-- Records follows --

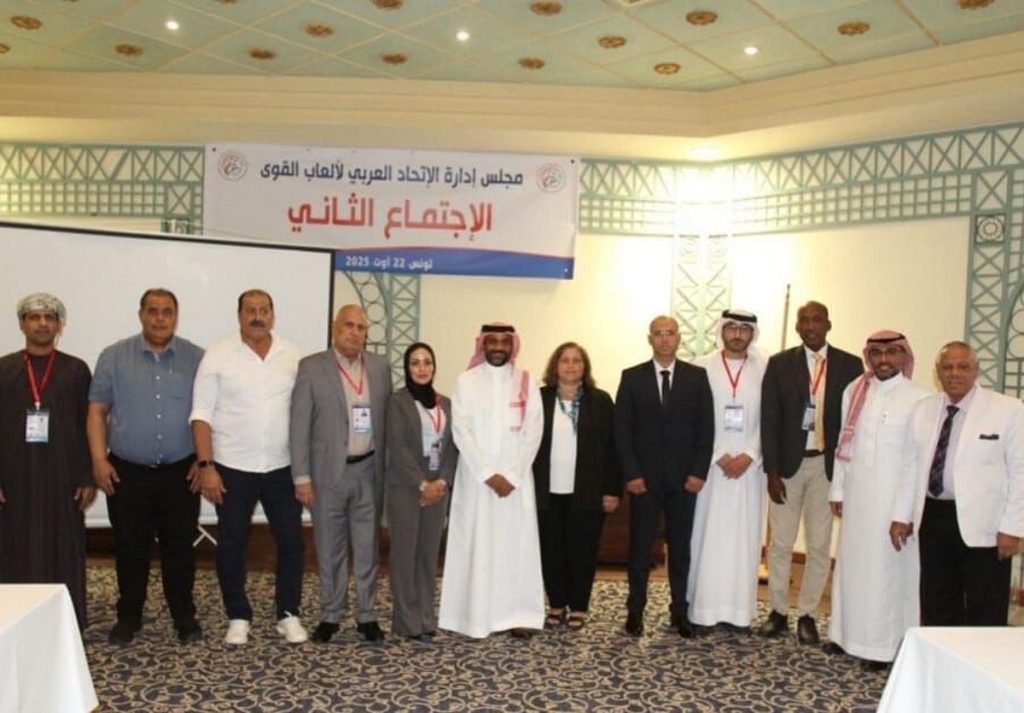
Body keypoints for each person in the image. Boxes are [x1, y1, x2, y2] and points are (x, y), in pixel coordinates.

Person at [87, 288, 205, 644]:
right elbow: (97, 412)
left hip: (181, 472)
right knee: (130, 547)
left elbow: (210, 414)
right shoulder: (113, 357)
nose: (160, 318)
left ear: (176, 317)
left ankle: (184, 616)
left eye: (167, 311)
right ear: (141, 315)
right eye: (152, 311)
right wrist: (98, 460)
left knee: (179, 548)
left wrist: (204, 461)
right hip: (127, 471)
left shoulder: (197, 359)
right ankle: (129, 616)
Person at [191, 289, 307, 645]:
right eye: (251, 310)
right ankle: (238, 615)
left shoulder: (293, 356)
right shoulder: (217, 354)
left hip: (282, 466)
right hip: (232, 466)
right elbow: (201, 414)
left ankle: (288, 614)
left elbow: (305, 413)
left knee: (292, 541)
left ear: (273, 315)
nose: (258, 316)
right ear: (239, 315)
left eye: (264, 310)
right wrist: (206, 466)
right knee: (231, 543)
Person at [890, 341, 1024, 626]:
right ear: (937, 372)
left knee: (985, 609)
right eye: (947, 367)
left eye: (963, 367)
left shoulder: (1008, 410)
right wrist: (901, 515)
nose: (954, 373)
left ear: (975, 370)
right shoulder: (923, 410)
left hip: (986, 525)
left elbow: (1020, 473)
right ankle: (939, 655)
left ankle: (982, 657)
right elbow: (910, 466)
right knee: (936, 602)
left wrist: (1013, 528)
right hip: (934, 518)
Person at [759, 301, 863, 644]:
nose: (810, 325)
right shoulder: (779, 364)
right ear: (797, 327)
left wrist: (846, 476)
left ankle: (808, 614)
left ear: (828, 325)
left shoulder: (850, 365)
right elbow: (769, 420)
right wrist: (772, 471)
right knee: (781, 543)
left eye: (816, 320)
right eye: (804, 320)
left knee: (819, 544)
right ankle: (777, 611)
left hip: (826, 466)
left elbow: (854, 421)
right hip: (787, 467)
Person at [826, 331, 928, 670]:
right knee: (851, 567)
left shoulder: (919, 399)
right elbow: (844, 446)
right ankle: (845, 635)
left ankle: (882, 647)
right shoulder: (854, 390)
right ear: (868, 356)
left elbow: (914, 462)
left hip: (891, 504)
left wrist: (903, 513)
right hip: (857, 498)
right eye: (877, 353)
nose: (883, 360)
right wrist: (837, 490)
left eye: (891, 352)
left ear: (903, 356)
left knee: (885, 574)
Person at [290, 304, 391, 643]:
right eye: (349, 325)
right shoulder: (311, 367)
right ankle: (331, 614)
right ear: (335, 328)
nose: (354, 332)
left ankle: (367, 615)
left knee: (367, 548)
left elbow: (387, 422)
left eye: (361, 327)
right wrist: (301, 477)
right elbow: (299, 425)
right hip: (327, 475)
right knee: (329, 548)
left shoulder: (379, 367)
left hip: (368, 471)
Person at [438, 323, 544, 638]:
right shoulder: (466, 382)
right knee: (478, 545)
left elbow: (534, 431)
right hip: (477, 481)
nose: (498, 347)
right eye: (492, 341)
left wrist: (511, 475)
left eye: (504, 342)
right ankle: (473, 616)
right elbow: (461, 431)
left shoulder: (527, 382)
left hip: (516, 482)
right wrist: (488, 474)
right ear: (483, 344)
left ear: (513, 345)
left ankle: (517, 615)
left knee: (516, 547)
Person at [615, 315, 714, 638]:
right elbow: (622, 431)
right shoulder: (632, 377)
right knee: (639, 550)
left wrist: (698, 472)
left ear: (678, 337)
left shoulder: (697, 377)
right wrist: (631, 473)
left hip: (685, 481)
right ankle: (635, 611)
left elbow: (706, 429)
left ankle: (680, 611)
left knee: (681, 550)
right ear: (650, 339)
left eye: (670, 333)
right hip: (644, 482)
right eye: (658, 333)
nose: (664, 339)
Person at [0, 293, 95, 629]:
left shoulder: (76, 370)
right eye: (34, 317)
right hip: (14, 476)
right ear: (22, 324)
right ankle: (15, 621)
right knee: (14, 546)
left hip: (63, 476)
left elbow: (89, 425)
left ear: (59, 325)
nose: (42, 323)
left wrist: (87, 475)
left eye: (49, 317)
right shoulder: (4, 369)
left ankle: (66, 623)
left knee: (63, 547)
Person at [687, 309, 766, 631]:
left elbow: (770, 417)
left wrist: (750, 454)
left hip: (750, 470)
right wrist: (718, 453)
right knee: (706, 536)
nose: (737, 334)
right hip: (711, 467)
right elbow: (694, 416)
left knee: (744, 539)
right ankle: (702, 609)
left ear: (752, 334)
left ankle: (738, 612)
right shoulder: (701, 366)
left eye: (744, 329)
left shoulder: (765, 367)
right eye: (731, 327)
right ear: (722, 330)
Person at [532, 342, 619, 631]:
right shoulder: (540, 399)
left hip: (587, 491)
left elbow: (613, 448)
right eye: (565, 360)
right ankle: (557, 604)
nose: (570, 366)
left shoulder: (600, 401)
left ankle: (579, 606)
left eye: (577, 360)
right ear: (555, 366)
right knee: (551, 550)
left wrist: (612, 490)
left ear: (585, 367)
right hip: (546, 492)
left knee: (582, 551)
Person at [385, 342, 456, 642]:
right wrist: (422, 484)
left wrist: (441, 482)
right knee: (405, 555)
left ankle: (426, 616)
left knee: (428, 554)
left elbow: (452, 447)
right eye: (415, 363)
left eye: (427, 362)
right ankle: (406, 620)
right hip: (406, 487)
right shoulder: (398, 402)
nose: (422, 368)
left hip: (438, 488)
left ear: (434, 367)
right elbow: (397, 446)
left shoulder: (446, 403)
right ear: (407, 368)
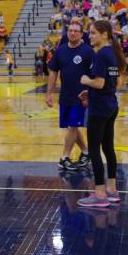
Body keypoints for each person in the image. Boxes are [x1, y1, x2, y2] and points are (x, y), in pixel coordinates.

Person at [77, 20, 125, 207]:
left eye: (93, 33)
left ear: (104, 34)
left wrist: (86, 81)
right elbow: (111, 82)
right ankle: (111, 190)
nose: (90, 36)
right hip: (110, 105)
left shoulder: (101, 55)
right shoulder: (111, 53)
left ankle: (99, 194)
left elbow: (99, 83)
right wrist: (91, 92)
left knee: (94, 150)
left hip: (99, 109)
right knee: (108, 148)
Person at [46, 21, 94, 171]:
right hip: (65, 95)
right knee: (72, 126)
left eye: (76, 31)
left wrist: (91, 94)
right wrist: (49, 93)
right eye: (70, 30)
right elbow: (53, 72)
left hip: (81, 97)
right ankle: (86, 152)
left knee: (73, 126)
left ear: (81, 34)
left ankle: (64, 157)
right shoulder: (60, 51)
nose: (72, 33)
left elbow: (95, 75)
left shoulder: (88, 51)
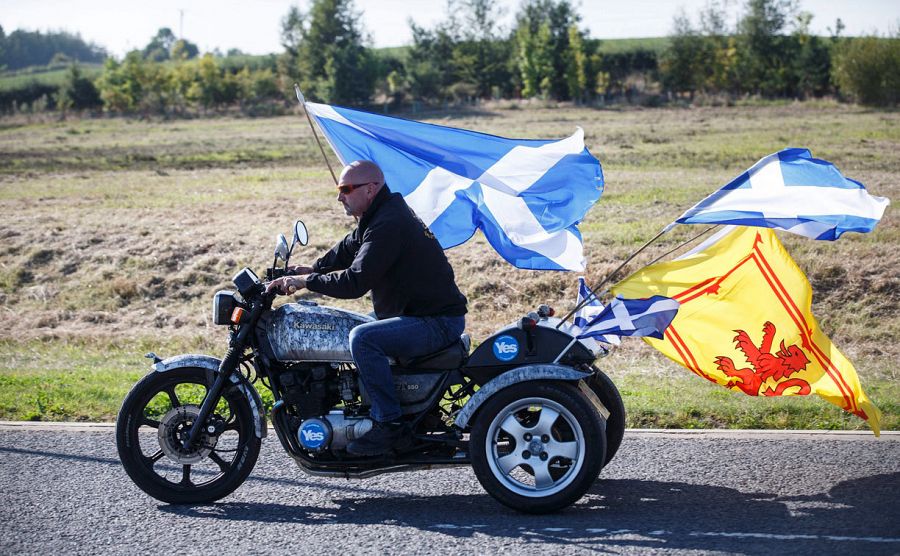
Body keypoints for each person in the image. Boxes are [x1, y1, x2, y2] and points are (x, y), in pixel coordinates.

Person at [266, 160, 467, 456]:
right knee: (348, 326)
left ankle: (390, 425)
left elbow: (354, 282)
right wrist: (313, 268)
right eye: (339, 190)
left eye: (346, 189)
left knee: (363, 338)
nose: (339, 197)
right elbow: (349, 248)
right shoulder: (381, 215)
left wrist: (307, 281)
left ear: (371, 189)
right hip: (418, 315)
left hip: (435, 322)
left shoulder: (388, 224)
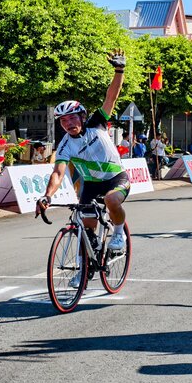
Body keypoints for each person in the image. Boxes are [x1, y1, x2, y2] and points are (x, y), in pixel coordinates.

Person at [37, 48, 130, 269]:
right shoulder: (65, 145)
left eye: (72, 118)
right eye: (63, 121)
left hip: (115, 179)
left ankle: (119, 233)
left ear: (82, 117)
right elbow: (58, 173)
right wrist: (47, 196)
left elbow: (112, 96)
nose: (68, 123)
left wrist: (119, 69)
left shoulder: (97, 124)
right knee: (85, 229)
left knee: (111, 200)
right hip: (90, 185)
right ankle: (86, 266)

-- Records concluded --

Please transcribe, word for word, every line from the first line of the records above through the line containing "left elbow: (210, 414)", and leave out any pictures.

**The completed task:**
Body keypoints for each person in the image. Boxes are [x1, y1, x2, y2] and points are (x, y), in pixel coordinates.

Person at [87, 288, 205, 644]:
right elbow: (97, 412)
left hip: (181, 472)
right knee: (130, 547)
left elbow: (210, 414)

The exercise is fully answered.